> TASK DESCRIPTION: The data below holds a line containing "to a Blueprint." and a line containing "The routing engine"; please quote exactly those two lines and every line between them, and nothing else.

> Stored data entries:
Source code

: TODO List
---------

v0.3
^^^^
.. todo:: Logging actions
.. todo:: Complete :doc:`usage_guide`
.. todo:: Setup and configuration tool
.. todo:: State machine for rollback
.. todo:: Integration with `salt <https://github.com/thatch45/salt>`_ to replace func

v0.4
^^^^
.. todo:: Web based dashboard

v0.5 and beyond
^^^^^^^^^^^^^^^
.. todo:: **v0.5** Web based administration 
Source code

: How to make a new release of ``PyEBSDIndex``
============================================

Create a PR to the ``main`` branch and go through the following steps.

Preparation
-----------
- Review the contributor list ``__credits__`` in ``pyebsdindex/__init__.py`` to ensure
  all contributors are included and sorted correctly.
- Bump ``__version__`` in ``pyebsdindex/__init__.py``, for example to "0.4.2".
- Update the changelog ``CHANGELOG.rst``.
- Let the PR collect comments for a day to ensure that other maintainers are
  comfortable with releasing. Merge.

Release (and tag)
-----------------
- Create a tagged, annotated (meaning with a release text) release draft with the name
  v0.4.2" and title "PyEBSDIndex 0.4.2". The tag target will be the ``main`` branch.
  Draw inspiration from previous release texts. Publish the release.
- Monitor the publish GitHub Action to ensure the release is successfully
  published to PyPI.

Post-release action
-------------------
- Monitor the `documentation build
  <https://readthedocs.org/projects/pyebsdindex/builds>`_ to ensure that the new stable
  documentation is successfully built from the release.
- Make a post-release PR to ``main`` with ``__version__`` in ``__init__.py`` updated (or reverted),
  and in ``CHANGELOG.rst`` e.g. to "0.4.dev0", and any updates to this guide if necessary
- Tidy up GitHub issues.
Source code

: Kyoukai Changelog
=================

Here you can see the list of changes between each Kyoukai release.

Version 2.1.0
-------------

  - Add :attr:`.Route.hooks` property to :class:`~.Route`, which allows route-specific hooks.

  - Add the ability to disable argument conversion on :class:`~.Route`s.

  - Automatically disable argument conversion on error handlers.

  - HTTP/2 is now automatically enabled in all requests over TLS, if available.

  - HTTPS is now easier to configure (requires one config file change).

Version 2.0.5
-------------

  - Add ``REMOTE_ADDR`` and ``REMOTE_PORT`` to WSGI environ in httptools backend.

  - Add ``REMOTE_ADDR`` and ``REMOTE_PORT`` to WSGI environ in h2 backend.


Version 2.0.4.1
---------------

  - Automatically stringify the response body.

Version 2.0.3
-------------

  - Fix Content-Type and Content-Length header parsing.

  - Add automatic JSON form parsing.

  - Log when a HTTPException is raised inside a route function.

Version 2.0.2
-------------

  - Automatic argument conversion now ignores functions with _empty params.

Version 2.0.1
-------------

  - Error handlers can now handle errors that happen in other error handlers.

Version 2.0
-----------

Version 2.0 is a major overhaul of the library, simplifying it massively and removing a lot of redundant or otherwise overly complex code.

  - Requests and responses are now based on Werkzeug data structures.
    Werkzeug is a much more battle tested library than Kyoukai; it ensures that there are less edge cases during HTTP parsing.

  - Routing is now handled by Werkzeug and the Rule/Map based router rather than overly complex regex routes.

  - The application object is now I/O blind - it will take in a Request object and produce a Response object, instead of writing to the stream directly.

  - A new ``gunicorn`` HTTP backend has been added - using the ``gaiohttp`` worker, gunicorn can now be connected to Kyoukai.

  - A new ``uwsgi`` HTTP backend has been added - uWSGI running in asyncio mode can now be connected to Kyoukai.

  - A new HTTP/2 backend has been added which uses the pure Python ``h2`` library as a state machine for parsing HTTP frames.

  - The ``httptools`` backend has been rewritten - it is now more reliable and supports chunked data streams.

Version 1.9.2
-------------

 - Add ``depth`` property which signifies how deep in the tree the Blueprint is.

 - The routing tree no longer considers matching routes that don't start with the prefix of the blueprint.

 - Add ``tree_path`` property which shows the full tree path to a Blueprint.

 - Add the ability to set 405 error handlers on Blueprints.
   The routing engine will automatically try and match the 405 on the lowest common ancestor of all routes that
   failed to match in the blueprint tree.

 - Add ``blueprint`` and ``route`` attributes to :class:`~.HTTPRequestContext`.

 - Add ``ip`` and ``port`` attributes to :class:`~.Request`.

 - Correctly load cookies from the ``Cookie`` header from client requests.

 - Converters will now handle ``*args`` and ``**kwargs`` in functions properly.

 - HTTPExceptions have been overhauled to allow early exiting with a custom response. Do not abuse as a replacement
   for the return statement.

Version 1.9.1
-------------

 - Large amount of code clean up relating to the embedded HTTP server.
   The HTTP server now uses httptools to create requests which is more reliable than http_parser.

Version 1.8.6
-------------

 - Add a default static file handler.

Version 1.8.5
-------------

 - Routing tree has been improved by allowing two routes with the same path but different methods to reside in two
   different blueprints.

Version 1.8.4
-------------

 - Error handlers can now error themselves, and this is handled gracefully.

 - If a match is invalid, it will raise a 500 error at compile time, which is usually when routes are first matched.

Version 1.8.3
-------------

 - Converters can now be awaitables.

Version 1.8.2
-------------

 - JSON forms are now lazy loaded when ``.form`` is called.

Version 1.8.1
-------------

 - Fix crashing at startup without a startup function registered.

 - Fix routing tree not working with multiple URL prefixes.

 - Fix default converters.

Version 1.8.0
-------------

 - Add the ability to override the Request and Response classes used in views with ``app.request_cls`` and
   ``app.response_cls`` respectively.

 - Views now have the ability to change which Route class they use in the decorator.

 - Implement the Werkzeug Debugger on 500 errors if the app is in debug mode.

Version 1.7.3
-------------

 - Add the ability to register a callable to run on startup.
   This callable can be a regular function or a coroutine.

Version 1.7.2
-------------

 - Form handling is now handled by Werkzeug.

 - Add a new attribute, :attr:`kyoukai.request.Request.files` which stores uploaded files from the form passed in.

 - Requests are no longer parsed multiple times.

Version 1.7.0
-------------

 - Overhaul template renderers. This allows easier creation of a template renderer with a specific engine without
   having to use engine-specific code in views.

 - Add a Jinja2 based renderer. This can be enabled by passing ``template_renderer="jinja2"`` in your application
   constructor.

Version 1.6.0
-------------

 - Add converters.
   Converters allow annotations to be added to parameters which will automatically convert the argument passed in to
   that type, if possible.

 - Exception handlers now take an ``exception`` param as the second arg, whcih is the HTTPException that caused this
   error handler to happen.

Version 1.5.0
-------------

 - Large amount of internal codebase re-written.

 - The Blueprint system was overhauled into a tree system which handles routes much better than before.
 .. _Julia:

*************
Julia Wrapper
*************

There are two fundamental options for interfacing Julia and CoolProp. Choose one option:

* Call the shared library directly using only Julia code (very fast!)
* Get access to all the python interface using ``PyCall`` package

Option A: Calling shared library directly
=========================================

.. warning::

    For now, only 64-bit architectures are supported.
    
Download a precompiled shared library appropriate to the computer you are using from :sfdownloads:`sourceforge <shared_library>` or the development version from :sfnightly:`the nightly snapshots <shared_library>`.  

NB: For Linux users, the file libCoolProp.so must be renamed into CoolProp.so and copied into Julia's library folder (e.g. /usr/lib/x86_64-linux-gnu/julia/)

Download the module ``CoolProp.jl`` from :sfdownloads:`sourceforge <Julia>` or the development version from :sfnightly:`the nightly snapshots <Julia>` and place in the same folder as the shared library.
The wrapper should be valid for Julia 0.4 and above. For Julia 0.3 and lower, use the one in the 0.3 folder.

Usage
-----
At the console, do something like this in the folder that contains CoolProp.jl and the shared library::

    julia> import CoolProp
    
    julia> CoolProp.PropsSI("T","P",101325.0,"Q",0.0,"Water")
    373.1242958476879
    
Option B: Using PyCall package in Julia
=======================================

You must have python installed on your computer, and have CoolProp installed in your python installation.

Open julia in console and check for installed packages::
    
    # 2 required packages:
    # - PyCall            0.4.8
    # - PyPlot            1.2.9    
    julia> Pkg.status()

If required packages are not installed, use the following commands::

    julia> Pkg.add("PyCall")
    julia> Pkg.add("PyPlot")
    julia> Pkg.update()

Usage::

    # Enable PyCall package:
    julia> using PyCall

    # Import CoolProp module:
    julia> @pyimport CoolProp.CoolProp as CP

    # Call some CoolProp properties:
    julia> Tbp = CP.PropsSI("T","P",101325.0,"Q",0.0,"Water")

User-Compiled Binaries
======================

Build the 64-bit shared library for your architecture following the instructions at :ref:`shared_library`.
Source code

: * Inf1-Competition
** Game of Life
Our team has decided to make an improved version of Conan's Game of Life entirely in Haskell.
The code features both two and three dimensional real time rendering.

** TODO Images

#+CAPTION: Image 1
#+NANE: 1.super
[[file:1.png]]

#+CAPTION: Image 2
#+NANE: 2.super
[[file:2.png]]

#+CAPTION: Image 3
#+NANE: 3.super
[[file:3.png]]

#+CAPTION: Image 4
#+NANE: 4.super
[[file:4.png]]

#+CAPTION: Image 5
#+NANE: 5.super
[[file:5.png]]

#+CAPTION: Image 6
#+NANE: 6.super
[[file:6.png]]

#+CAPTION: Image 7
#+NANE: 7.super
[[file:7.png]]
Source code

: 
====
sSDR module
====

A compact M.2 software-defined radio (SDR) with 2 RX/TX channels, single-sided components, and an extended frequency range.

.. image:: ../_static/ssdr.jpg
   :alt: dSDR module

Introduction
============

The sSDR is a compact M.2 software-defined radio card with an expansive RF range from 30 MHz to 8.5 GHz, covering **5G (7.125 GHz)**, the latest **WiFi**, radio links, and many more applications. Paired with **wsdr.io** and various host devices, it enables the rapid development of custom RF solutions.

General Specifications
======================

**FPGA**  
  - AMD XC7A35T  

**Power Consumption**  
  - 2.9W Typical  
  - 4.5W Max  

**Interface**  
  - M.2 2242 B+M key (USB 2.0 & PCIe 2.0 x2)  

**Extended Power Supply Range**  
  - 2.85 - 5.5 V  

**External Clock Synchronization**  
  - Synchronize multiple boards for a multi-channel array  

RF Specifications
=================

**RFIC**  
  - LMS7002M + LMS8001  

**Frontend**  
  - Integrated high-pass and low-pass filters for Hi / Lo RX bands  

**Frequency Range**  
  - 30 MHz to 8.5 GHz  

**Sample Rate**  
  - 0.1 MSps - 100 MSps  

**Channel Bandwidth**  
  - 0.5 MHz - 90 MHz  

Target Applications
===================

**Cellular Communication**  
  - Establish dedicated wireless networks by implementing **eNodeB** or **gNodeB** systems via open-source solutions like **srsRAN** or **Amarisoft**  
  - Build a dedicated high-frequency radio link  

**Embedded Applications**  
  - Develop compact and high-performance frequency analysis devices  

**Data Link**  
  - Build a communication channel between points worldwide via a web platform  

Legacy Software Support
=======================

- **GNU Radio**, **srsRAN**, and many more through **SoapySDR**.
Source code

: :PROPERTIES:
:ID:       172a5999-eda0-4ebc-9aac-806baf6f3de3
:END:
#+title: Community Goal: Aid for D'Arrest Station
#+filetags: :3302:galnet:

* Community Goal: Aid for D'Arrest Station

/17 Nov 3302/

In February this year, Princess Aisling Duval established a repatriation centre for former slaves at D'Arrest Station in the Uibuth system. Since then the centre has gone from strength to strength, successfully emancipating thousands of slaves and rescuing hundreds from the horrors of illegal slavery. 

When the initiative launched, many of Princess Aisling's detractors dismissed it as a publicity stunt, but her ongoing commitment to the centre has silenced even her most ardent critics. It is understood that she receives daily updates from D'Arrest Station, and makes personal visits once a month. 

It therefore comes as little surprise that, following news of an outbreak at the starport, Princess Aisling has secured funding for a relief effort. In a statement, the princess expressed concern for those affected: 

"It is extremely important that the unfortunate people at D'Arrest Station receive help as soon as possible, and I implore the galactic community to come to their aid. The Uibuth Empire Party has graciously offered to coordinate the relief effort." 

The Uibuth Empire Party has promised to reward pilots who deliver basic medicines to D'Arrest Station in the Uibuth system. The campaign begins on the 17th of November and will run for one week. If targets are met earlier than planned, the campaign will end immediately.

> ANSWER TO THIS PROBLEM:
 - Add ``tree_path`` property which shows the full tree path to a Blueprint.

 - Add the ability to set 405 error handlers on Blueprints.
   The routing engine will automatically try and match the 405 on the lowest common ancestor of all routes that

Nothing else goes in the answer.